- _Work to complete_:
A. In the article on nonbacterial thrombotic endocarditis, rewrite the paragraph beginning "Nonbacterial thrombotic endocarditis (NBTE) is a form" more briefly, keeping its main facts.
B. Extend the article on nonbacterial thrombotic endocarditis, picking up after its final line.
Start of Document excerpt
- Specialty: Cardiology
- Treatment: Anticoagulation

= Nonbacterial thrombotic endocarditis =

Nonbacterial thrombotic endocarditis (NBTE) is a form of endocarditis in which small sterile vegetations are deposited on the valve leaflets. Formerly known as marantic endocarditis, which comes from the Greek marantikos, meaning "wasting away". The term "marantic endocarditis" is still sometimes used to emphasize the association with a wasting state such as cancer.

==Risk factors==
Marantic vegetations are often associated with previous rheumatic fever. Other risk factors include:
- hypercoagulable states
- malignant cancers, especially mucin-producing adenocarcinomas (most commonly associated with pancreatic adenocarcinomas)
- systemic lupus erythematosus: Referred to as Libman-Sacks endocarditis
- trauma (e.g., catheters)
End of Document excerpt
Start of Entries shown
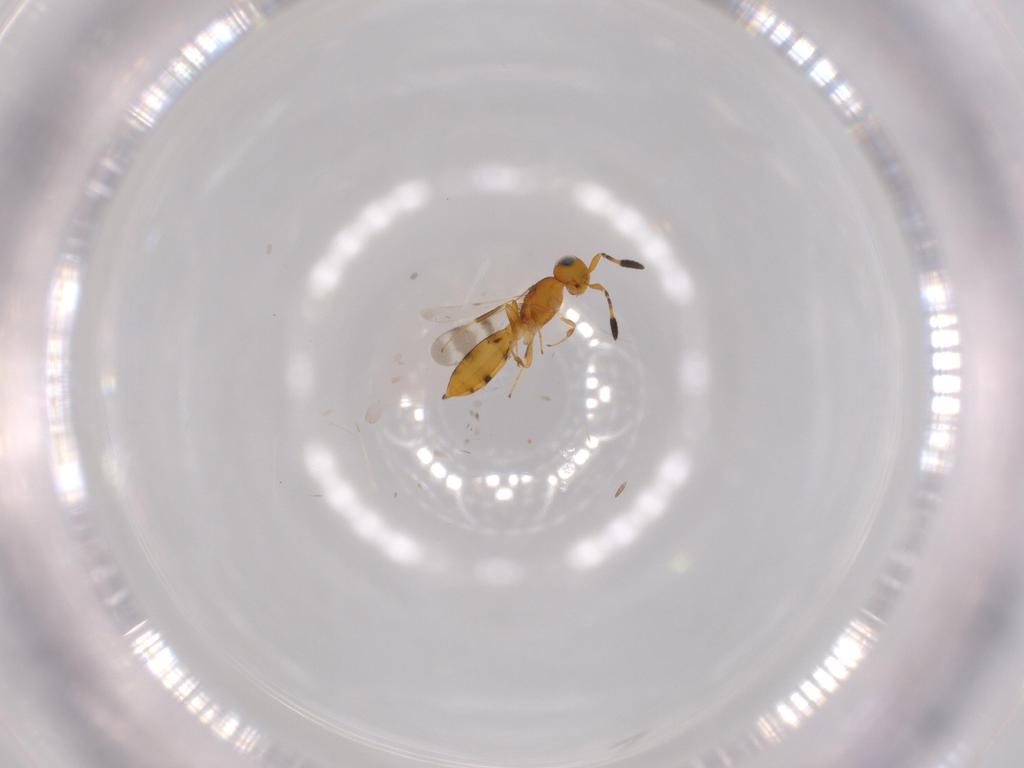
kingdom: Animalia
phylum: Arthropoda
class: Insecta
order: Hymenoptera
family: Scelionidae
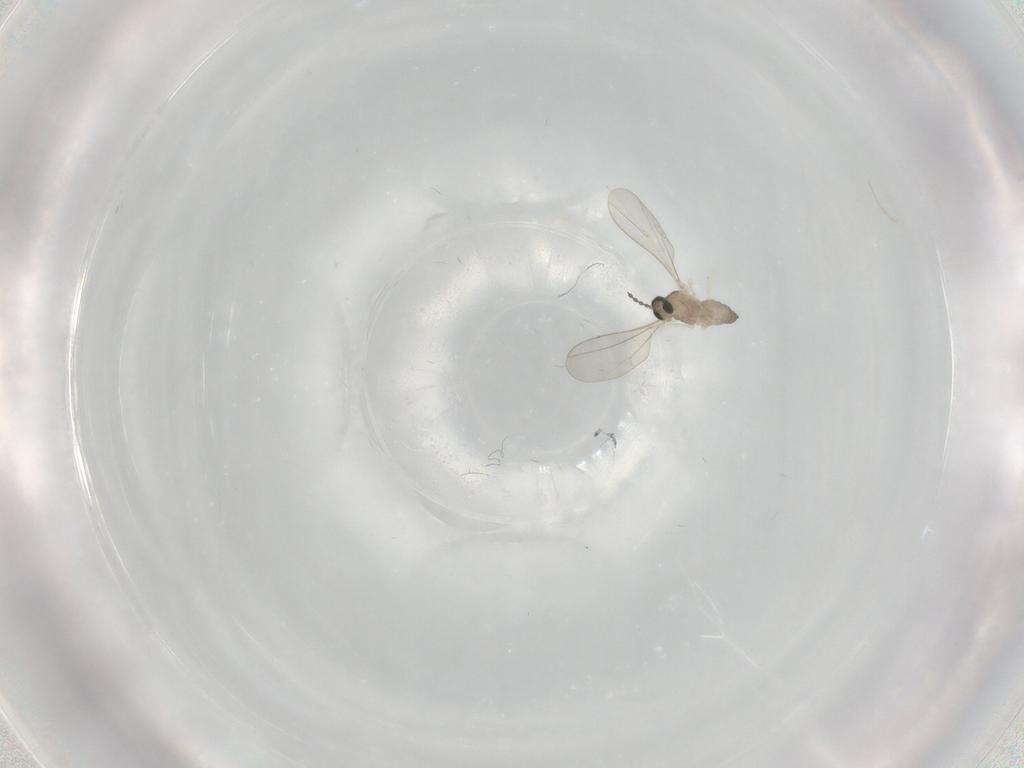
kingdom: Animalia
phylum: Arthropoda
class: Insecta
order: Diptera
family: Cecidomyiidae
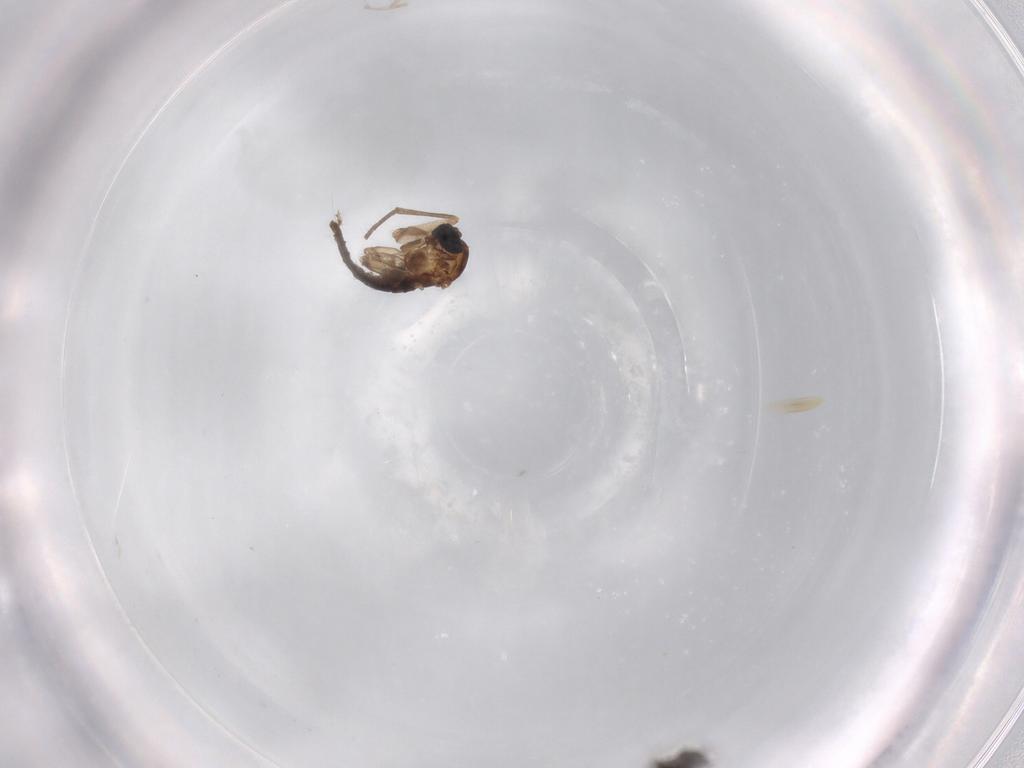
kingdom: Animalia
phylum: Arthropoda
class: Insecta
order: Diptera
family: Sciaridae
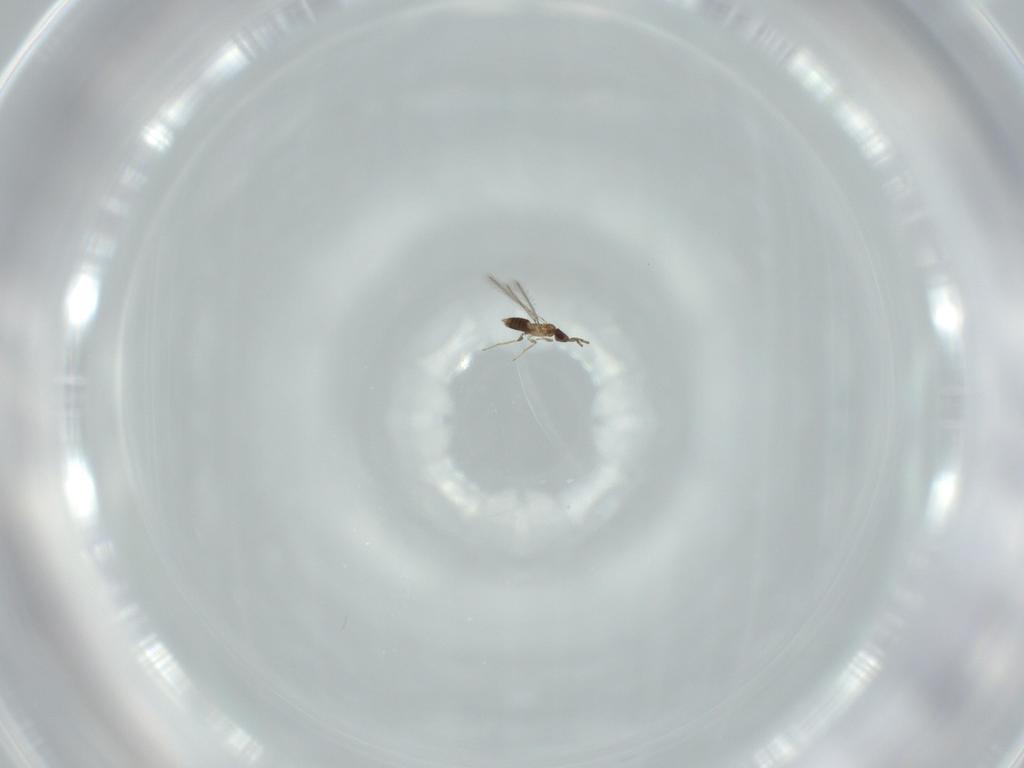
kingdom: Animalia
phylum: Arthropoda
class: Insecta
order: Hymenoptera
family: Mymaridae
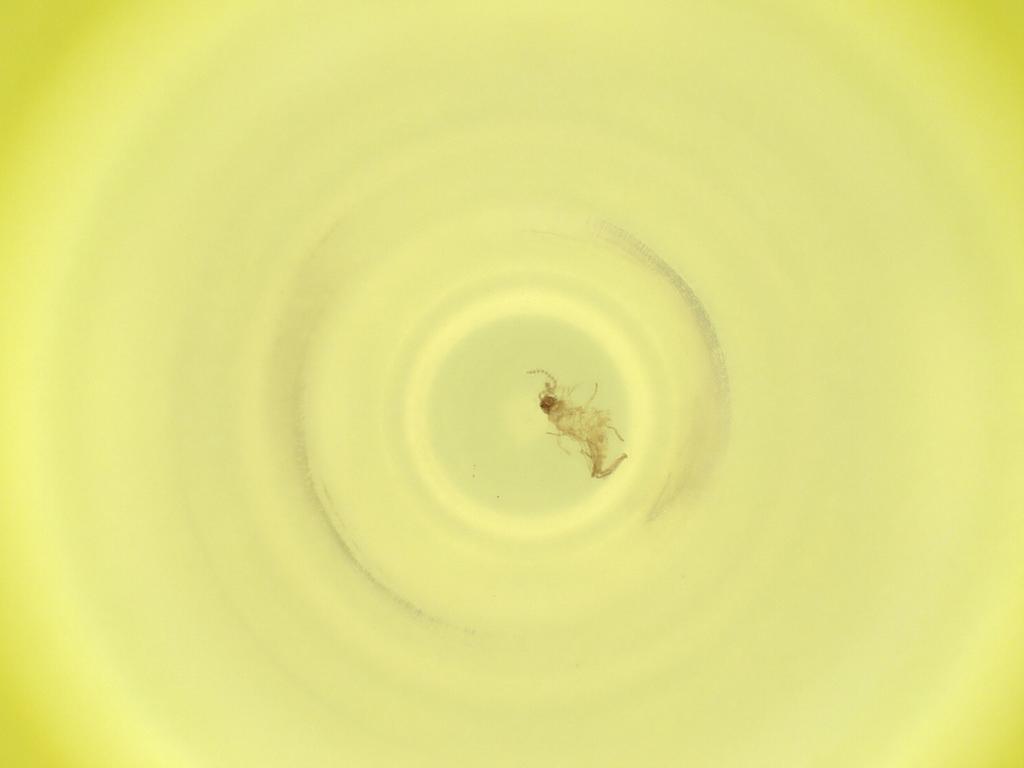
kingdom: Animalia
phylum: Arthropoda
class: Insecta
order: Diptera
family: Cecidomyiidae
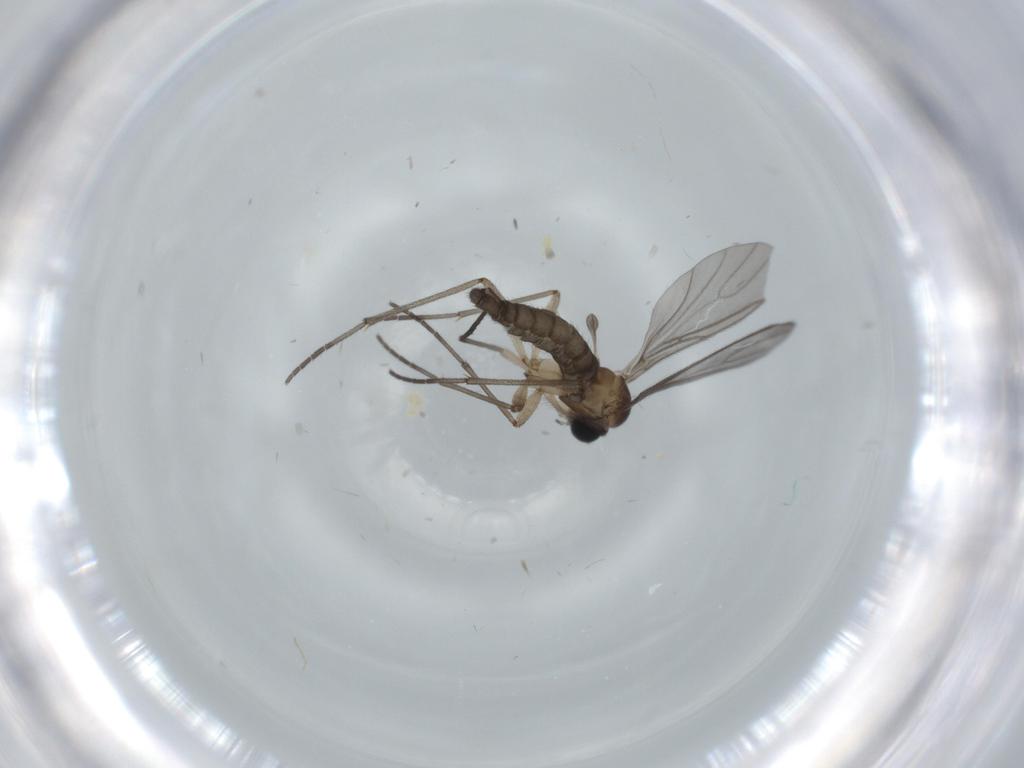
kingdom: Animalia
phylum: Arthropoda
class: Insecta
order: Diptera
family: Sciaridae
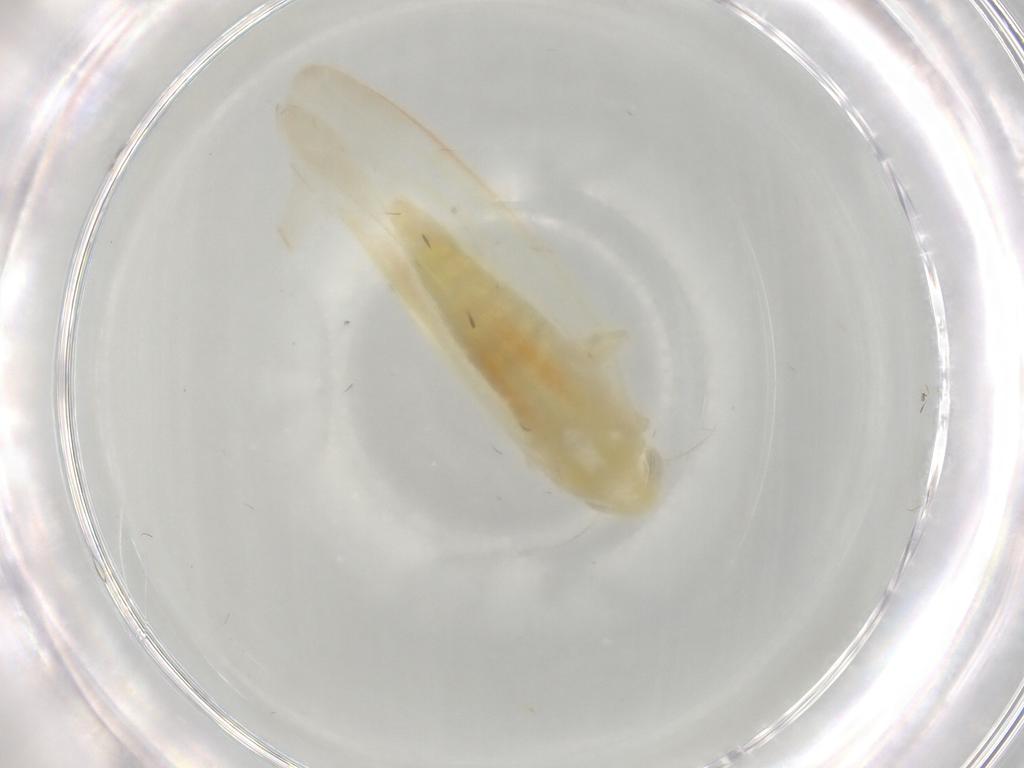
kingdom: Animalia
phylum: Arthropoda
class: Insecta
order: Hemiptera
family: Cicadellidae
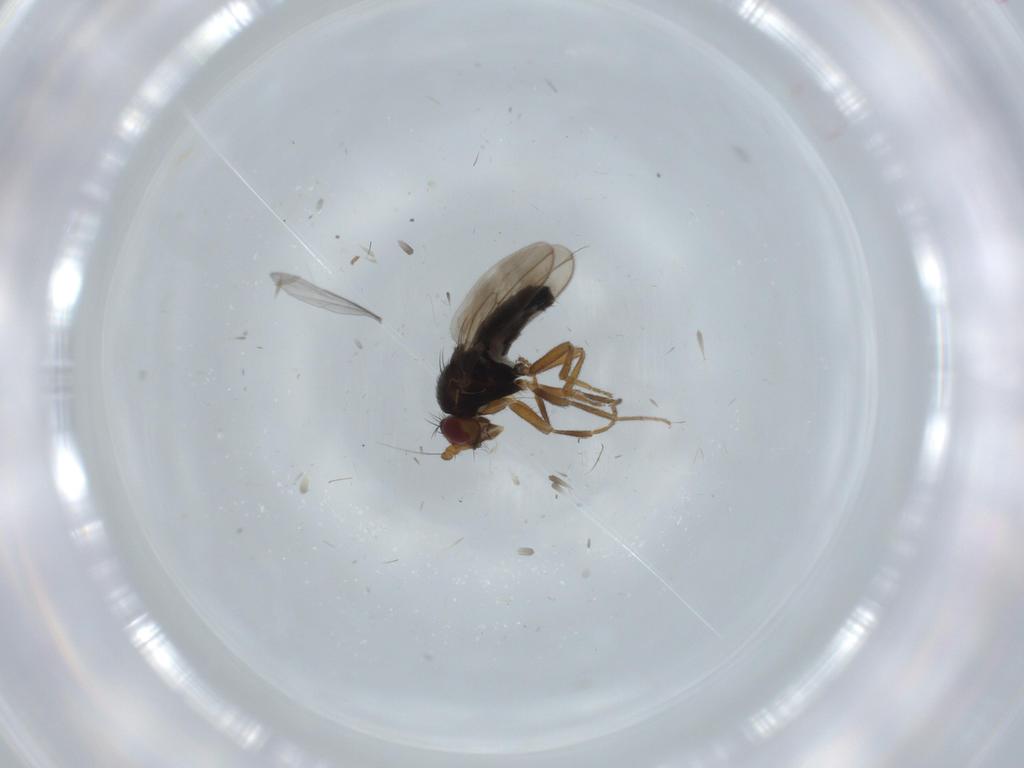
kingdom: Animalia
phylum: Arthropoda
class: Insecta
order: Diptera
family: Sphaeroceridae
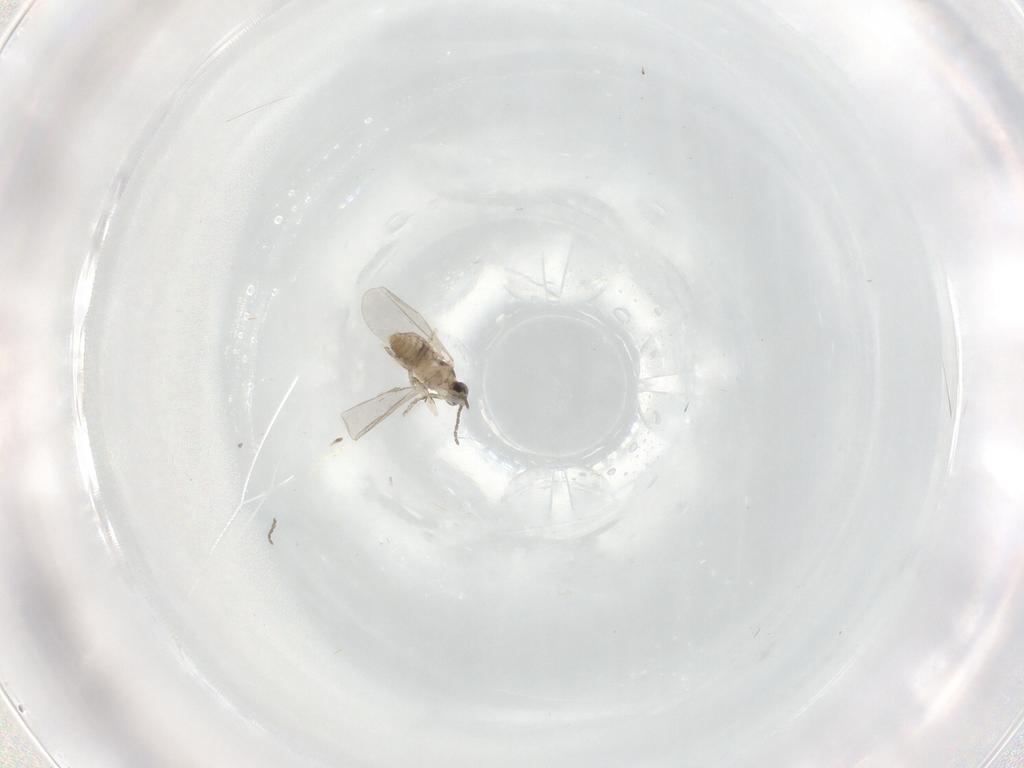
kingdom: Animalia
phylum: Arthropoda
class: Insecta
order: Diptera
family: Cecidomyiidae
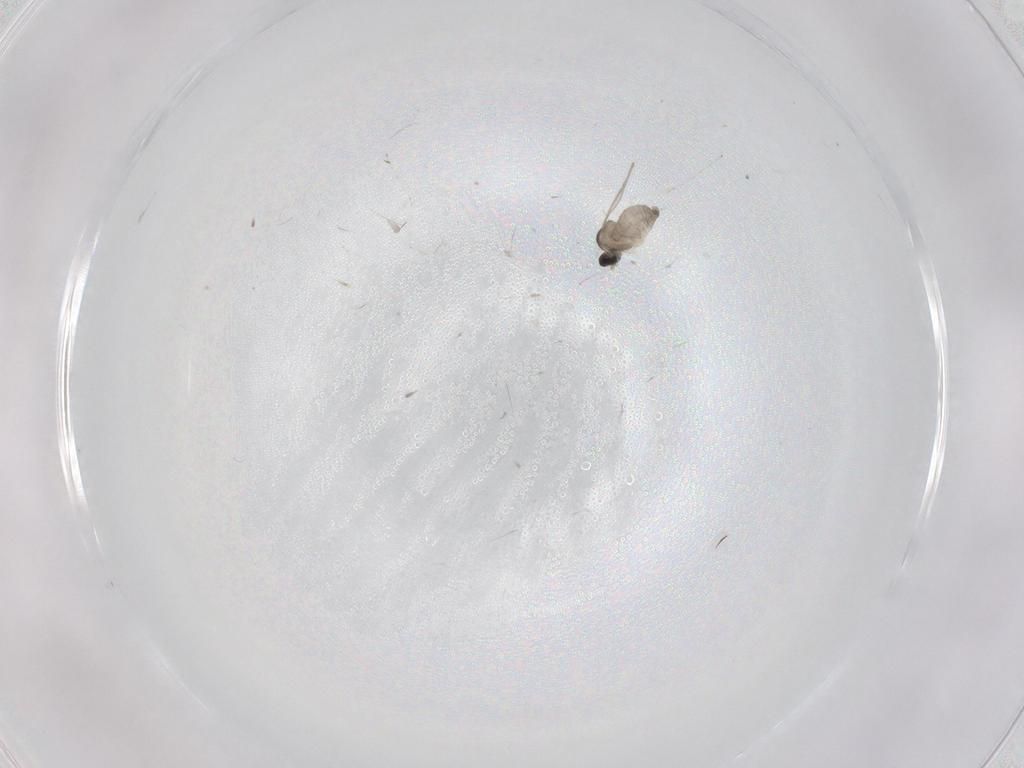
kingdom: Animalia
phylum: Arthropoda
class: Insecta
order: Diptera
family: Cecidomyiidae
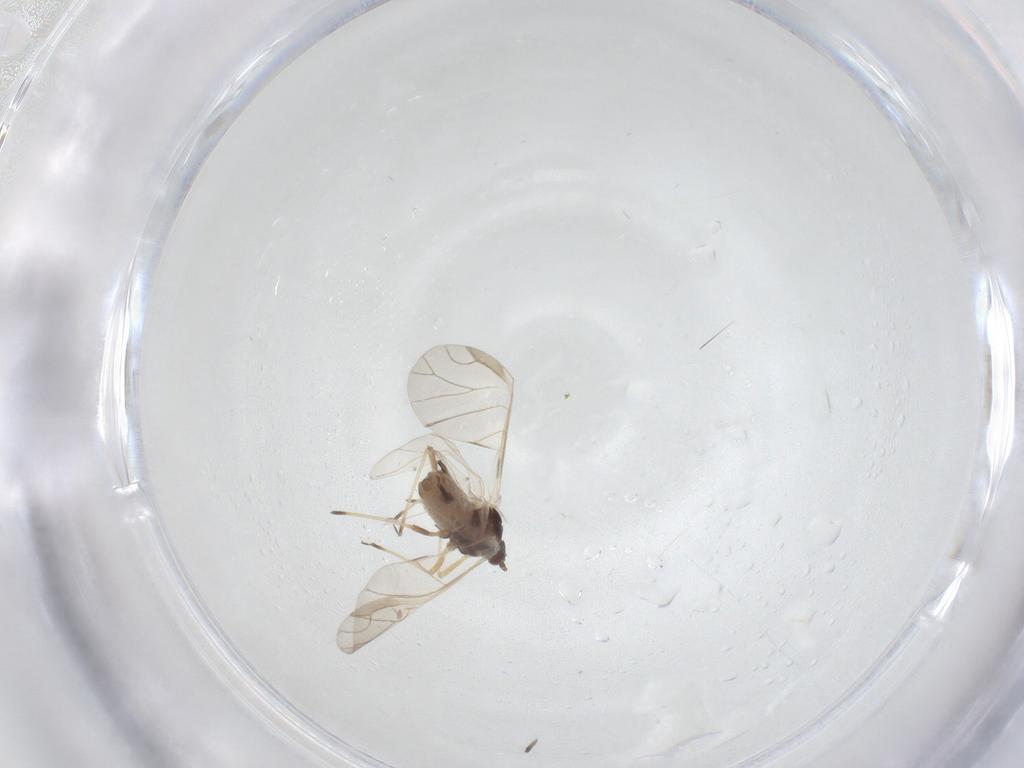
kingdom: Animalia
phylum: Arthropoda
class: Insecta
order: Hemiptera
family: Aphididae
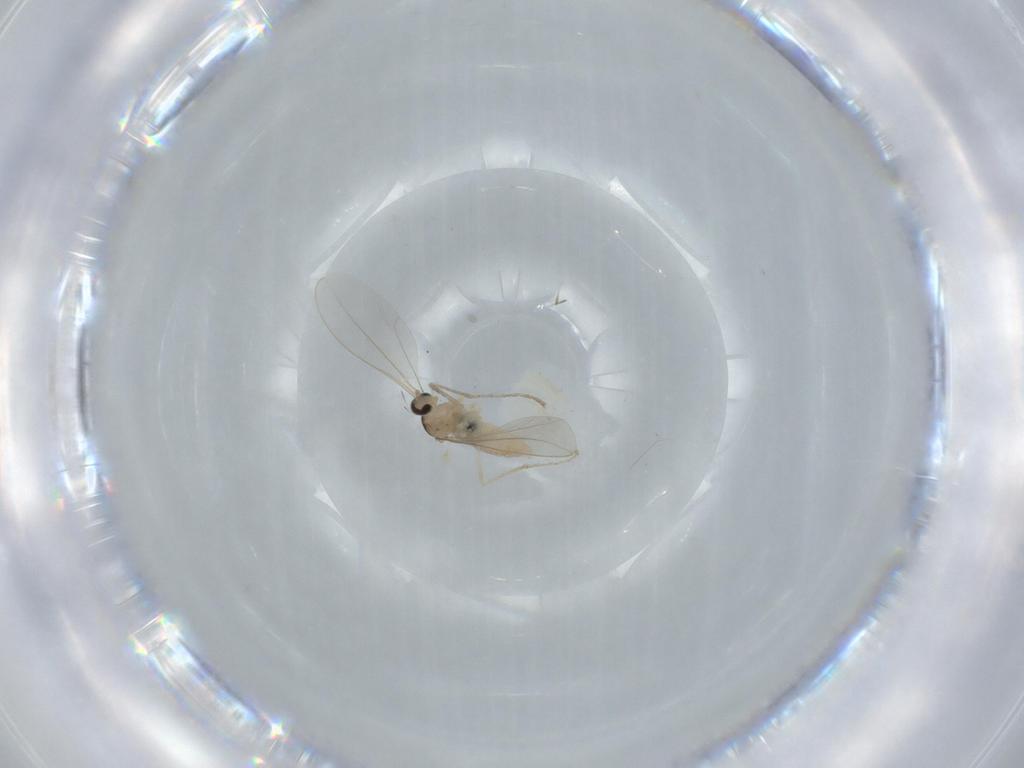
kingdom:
End of Entries shown
- _Expected outputs_:
A. Nonbacterial thrombotic endocarditis (NBTE) is endocarditis with small sterile vegetations on the valve leaflets. It was formerly called marantic endocarditis, from the Greek marantikos ("wasting away"). That name is still sometimes used to stress its link to wasting states such as cancer.

B.
- Antiphospholipid syndrome

===Valve predilection===
The disease affects the valves with following predilection: mitral valve > aortic valve > tricuspid valve > pulmonary valve

==Histopathology==
Grossly, vegetations form along lines of valve closure and are generally symmetric with a smooth or verrucoid (warty) texture. Histologically, lesions are composed of fibrin (eosinophilic) and platelets but, unlike bacterial etiologies, contain little evidence of PMNs, microorganisms or inflammation.

==Diagnosis==
Due to the non-invasive nature of NBTE, clinical examination may or may not reveal a new murmur. An embolic stroke may be the first feature to suggest diagnosis of NBTE. An echocardiogram is essential for visualization of the mass.